*** Given information ***

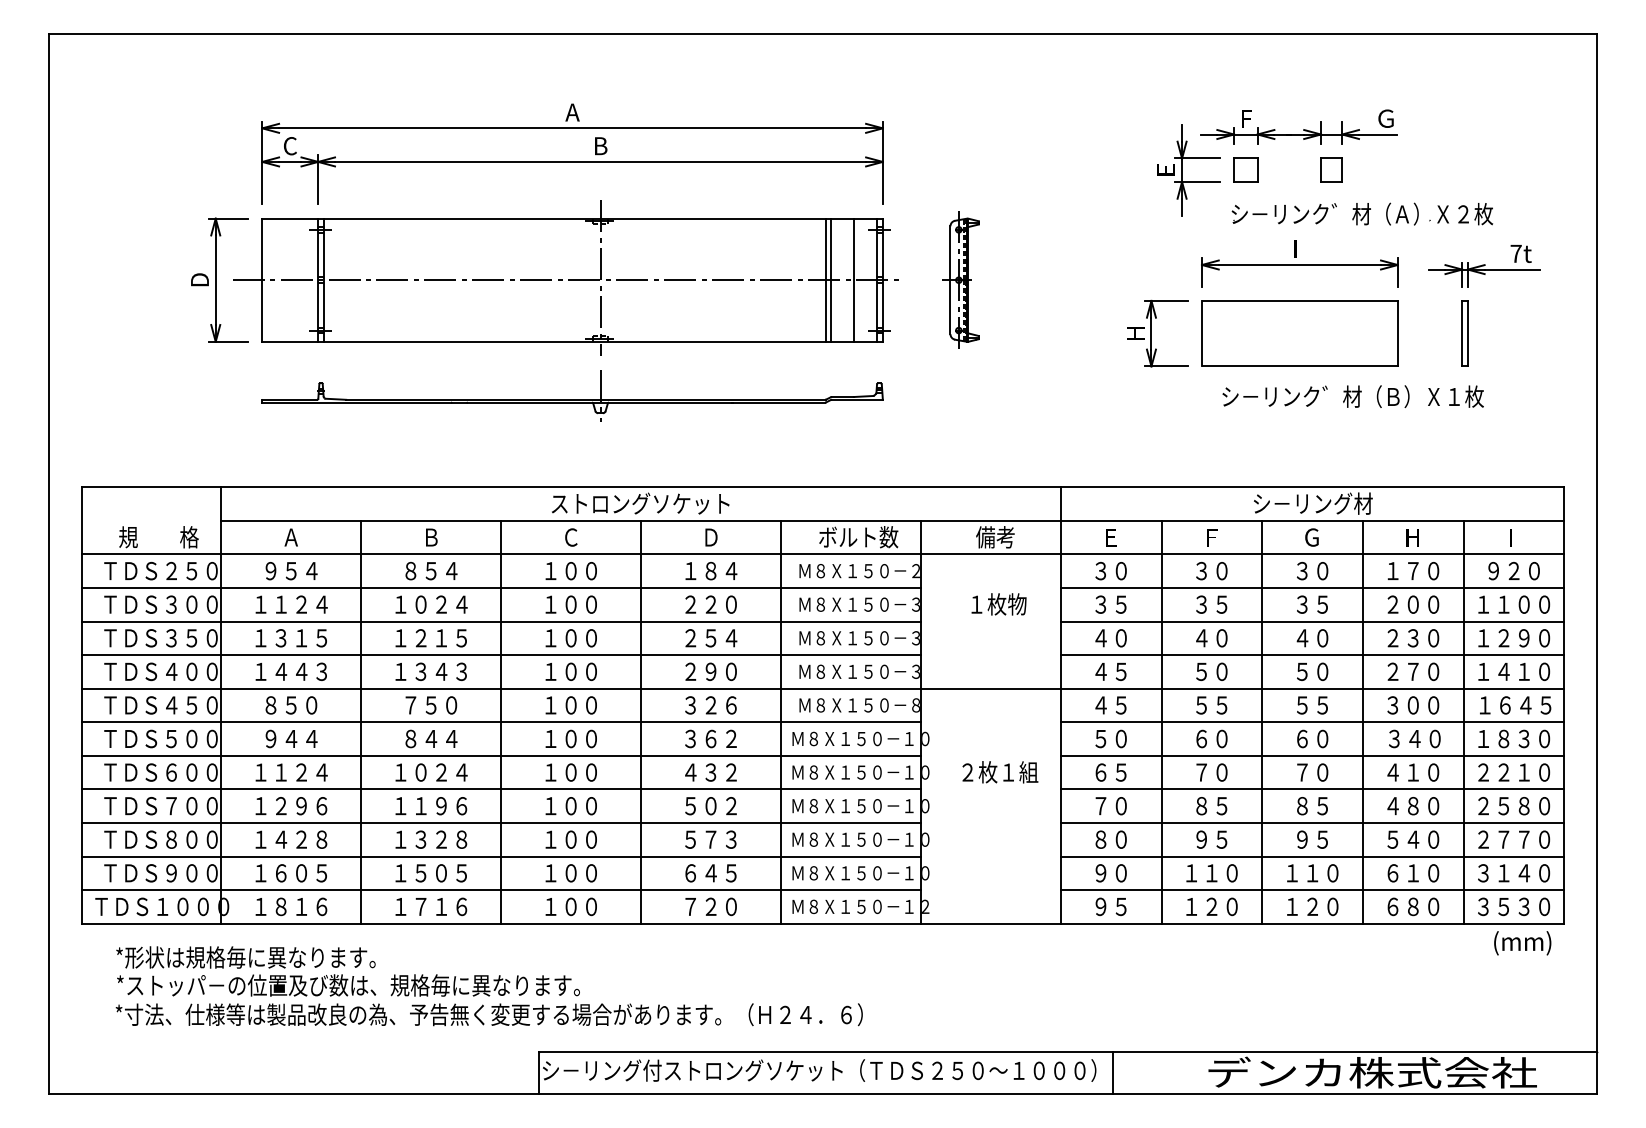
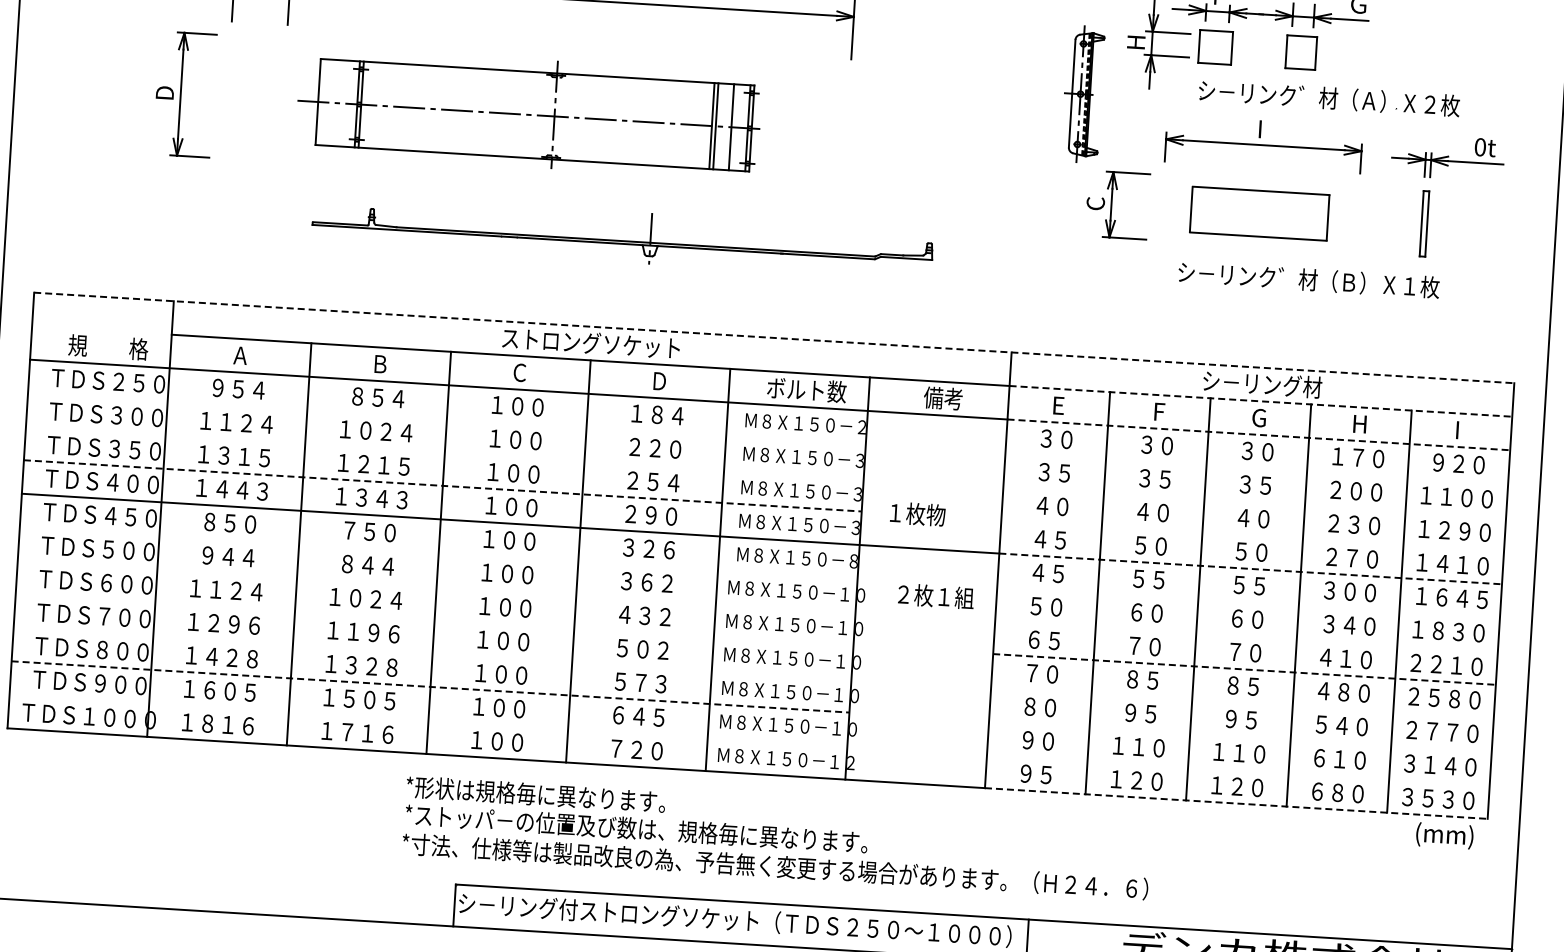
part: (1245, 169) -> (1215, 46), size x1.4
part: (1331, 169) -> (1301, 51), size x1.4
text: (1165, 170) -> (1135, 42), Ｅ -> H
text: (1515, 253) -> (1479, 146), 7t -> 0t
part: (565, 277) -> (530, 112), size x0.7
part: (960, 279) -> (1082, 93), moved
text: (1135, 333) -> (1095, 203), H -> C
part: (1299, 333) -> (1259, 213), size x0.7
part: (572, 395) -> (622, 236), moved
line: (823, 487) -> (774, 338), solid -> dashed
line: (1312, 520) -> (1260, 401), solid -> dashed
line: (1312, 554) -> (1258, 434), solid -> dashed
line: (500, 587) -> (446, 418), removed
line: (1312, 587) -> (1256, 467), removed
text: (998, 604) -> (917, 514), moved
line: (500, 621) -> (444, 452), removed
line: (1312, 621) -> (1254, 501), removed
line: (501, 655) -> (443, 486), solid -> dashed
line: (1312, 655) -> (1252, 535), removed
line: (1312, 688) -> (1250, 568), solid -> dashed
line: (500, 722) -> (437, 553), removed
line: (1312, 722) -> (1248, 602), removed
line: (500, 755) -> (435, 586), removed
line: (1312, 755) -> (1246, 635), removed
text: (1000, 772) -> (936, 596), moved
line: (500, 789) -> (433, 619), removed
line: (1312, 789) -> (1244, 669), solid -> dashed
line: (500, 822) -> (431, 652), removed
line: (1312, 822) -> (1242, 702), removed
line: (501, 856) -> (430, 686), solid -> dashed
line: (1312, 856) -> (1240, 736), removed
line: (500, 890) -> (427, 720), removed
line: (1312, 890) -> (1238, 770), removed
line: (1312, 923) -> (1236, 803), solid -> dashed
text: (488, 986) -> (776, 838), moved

***

What you will do
Look through the entries and give the number of lines containing the word "text". Add nothing else.

Task output
6